Tutte le mie notti: recensione del thriller con Barbora Bobulova e Benedetta Porcaroli
Un noir tutto in una notte in cui due donne mettono a confronto la propria femminilità mentre sullo sfondo un mondo brutto continua a non fare sconti.
Una ragazza cammina per la strada di notte con un vestito da sera, una ferita sopra il ginocchio, l'aria sconvolta e il viso di bambola stravolto da un'espressione angosciata. Potrebbe essere l'inizio di un film di David Lynch o di una promettente serie tv americana in stile True Detective.
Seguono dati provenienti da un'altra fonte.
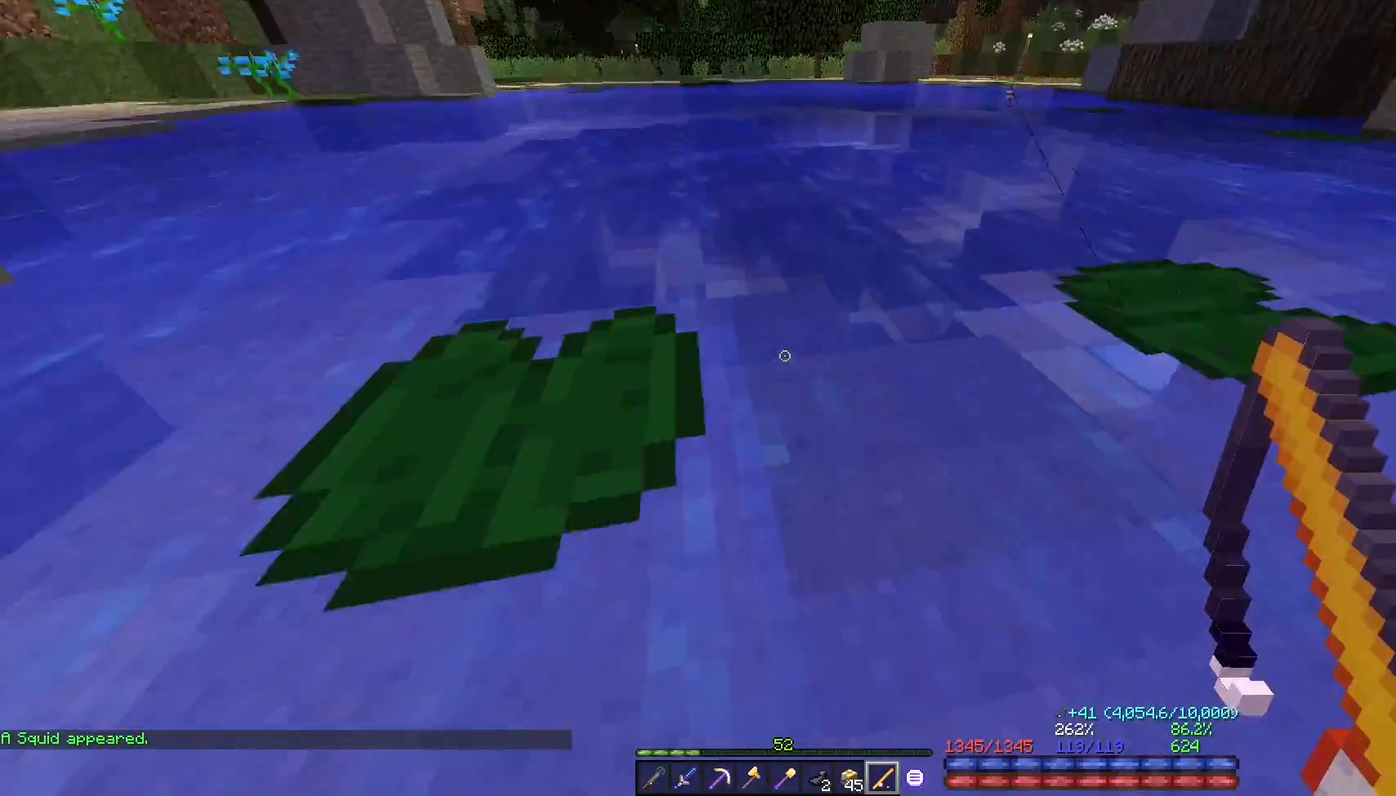
{"keys": [], "mouse": [], "events": [[100, "a", "up"], [117, "d", "down"], [217, "d", "up"], [217, "space", "up"], [250, "w", "up"]]}
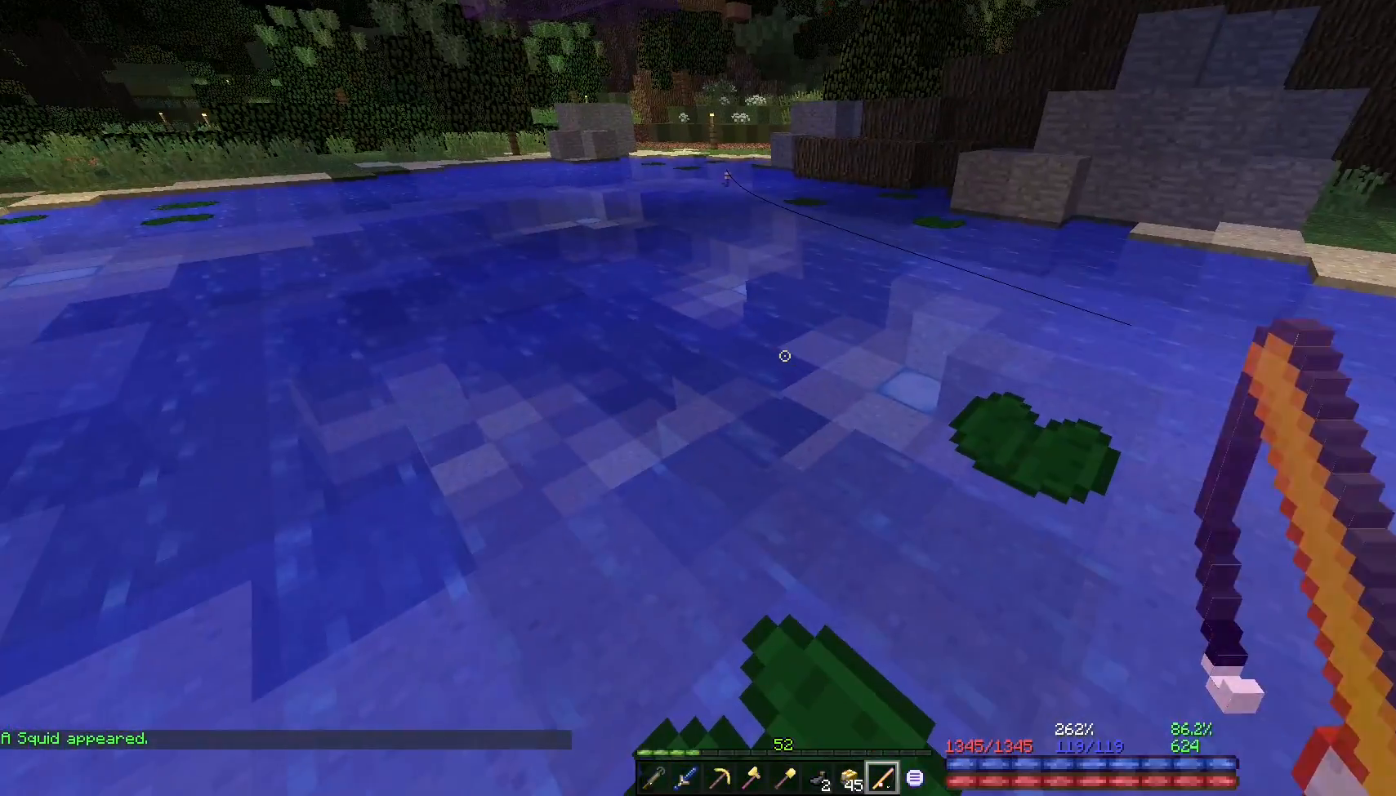
{"keys": [], "mouse": [], "events": []}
Invece è la scena d'apertura di un'opera prima, un thriller psicologico nel quale i Manetti Bros., da cultori del noir in ogni sua declinazione, hanno creduto fortemente e che hanno voluto produrre, confidando nell'appeal delle atmosfere, delle unità di tempo e di luogo e nell'alchimia fra le due protagoniste femminili.
Tutte le mie notti, al di là del mistero che pian piano cerca di svelare, è infatti, in particolare, il rapporto fra due femminilità lontane, una spavalda nonostante la fragilità, l'altra incerta, forse negata, messa da parte per un'urgenza di anteporre l'altro a sé. Veronica e Sara condividono un breve viaggio in macchina e qualche ora in una villa lussuosa ma triste, e diventano ora antagoniste e ora complici, ora un avvocato interessato a difendere un cliente e una ragazzina che potrebbe mandarlo in prigione, ora una madre e una figlia, una figlia che che getta la maschera da dark lady per essere solamente un'anima persa, una bambola rotta, una di quelle ragazze che, come la Matilde di Youtopia, non esitano a vendere il proprio corpo: per noia, per soldi facili, forse per colmare un vuoto o "riparare" a un abbandono. Rispetto al personaggio del film di Berardo Carboni, la giovane donna di Benedetta Porcaroli non ha però un sogno da coltivare né un'innocenza da preservare, e ha una minore complessità psicologica, e di certo non trae giovamento da una recitazione a volte concitata ed eccessivamente teatrale, a cui Barbora Bobulova fa da contraltare con sobrietà e controllo.
Fotografa bene le sue muse di rara bellezza Manfredi Lucibello, ma nel filmarle si dimentica a tratti di avere fra le mani un thriller, genere che per definizione necessita di una concatenazione dei fatti chiara, a meno che dietro la macchina da presa non ci sia un autore visionario, un Lynch, appunto. Non che la tensione manchi in questo noir non privo di raffinatezze stilistiche, e l'inizio della vicenda è promettente, perché nulla è come sembra e Sara e Veronica seminano intriganti indizi sul destino di una ragazza che ha sniffato troppa cocaina. Ed è interessante - e giustamente desolante - il ritratto che il neoregista fa dell'umana solitudine, condizione squisitamente contemporanea che caratterizza sia i personaggi femminili che l'unico personaggio maschile della storia (Alessio Boni), meschino solamente un po’ e disperato e sprovveduto più che cattivo.
Anche lui rappresenta un mondo brutto e difficile nel quale per sopravvivere bisogna arrabattarsi, ma questo mondo, messo in ginocchio dalla crisi economica e popolato sia da uomini di potere che da animali braccati, Tutte le mie notti lo racconta troppo di fretta, preso com'è da Veronica e Sara. Così, quando alla fine, nella densa oscurità di un racconto d'autunno, intravediamo un raggio di luce, un po’ stanchi dei continui "non è come sembra" e di dialoghi quasi infiniti carichi di pathos, difficilmente riusciamo ad accomodarci nel soffice divano della speranza. E ancora meno siamo in grado di celebrare una seppur piccola catarsi.